The construction of the dam began in 1972, and the accumulation of water in 1976. In 1977 it reached almost 25 million m^{3} of water. The second stage began in 1981, being designed for the accumulation of a water volume of 51.08 million m^{3}. The dam was built on the Gladna river, a left tributary of the upper Bega river, about 4 km upstream from the village of Surducu Mic. The dike is built of ripraps with a concrete mask. The ripraps and the several thousand cubic meters of concrete support 417 m^{3} of water/m^{3} of ripraps. The dam has a height of 36 m, with an opening at the crown of 130 m, the length of the lake being 4 km, the width 3 km, and the maximum depth 17.2 m. It is the narrowest dam in Romania, relative to the volume of water held. Lake Surduc supplies drinking and industrial water to Timișoara and can set in motion the turbines of a 2 MW micro-hydropower system.

== Protected area ==
Lake Surduc, in accordance with Timiș County Council Decision no. 19/1995 and Law no. 5/2000, was declared a protected natural area of national interest for the protection and conservation of ichthyofauna and avifauna. The identified natural habitats are: freshwater habitats, wetlands, grasslands and scrublands, and forest habitats.
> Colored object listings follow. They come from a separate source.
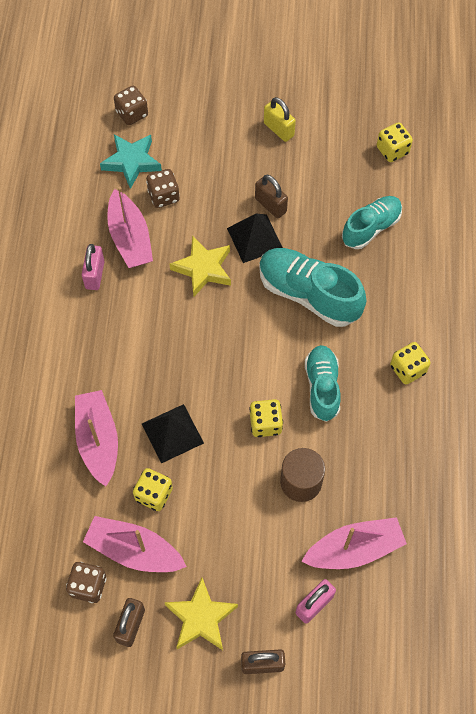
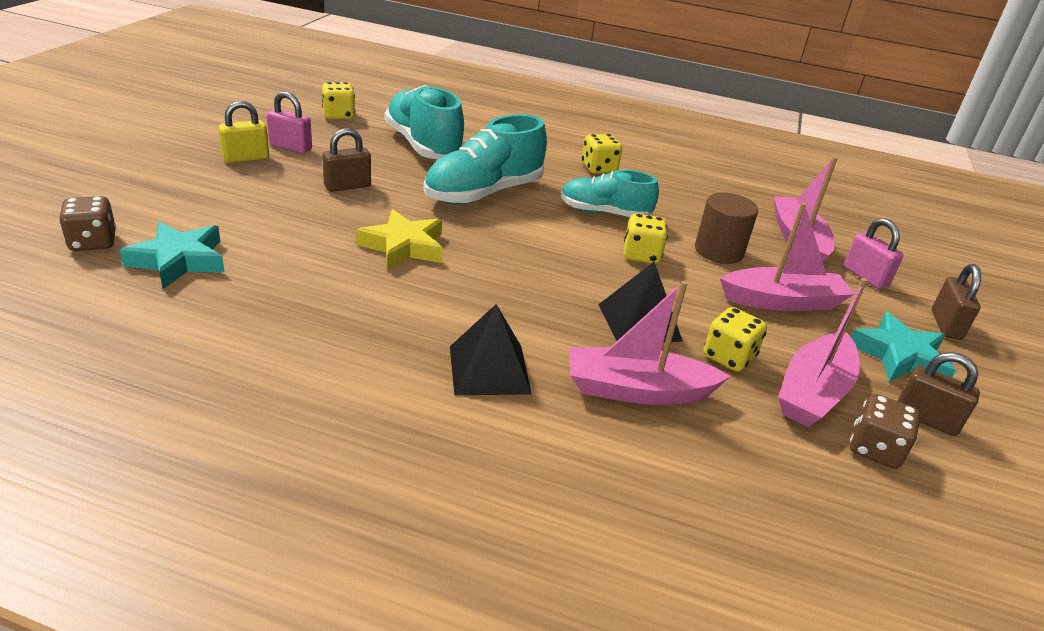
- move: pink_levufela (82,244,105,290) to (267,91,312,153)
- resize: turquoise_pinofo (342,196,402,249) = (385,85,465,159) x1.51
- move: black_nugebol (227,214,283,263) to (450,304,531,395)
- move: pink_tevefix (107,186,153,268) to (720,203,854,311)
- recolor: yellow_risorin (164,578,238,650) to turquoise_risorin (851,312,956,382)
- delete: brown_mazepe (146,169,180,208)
Faunal elements include: aquatic invertebrates, amphibians (Bombina bombina, Hyla arborea, Salamandra salamandra), reptiles (Emys orbicularis, Natrix tessellata), fish (carp, bream, zander, wels, pike, chub, perch, rudd, goby), aquatic avifauna, especially wintering species and populations (Gavia stellata, Ardea alba, Ciconia ciconia, Tachybaptus ruficollis, Aythya ferina, Aythya fuligula, Aythya nyroca, Anas platyrhynchos, Fulica atra), birds of prey (Buteo buteo, Falco tinnunculus, Falco peregrinus, Accipiter gentilis, Circus aeruginosus, Strix uralensis, Athene noctua), as well as passage species (Coracias garrulus).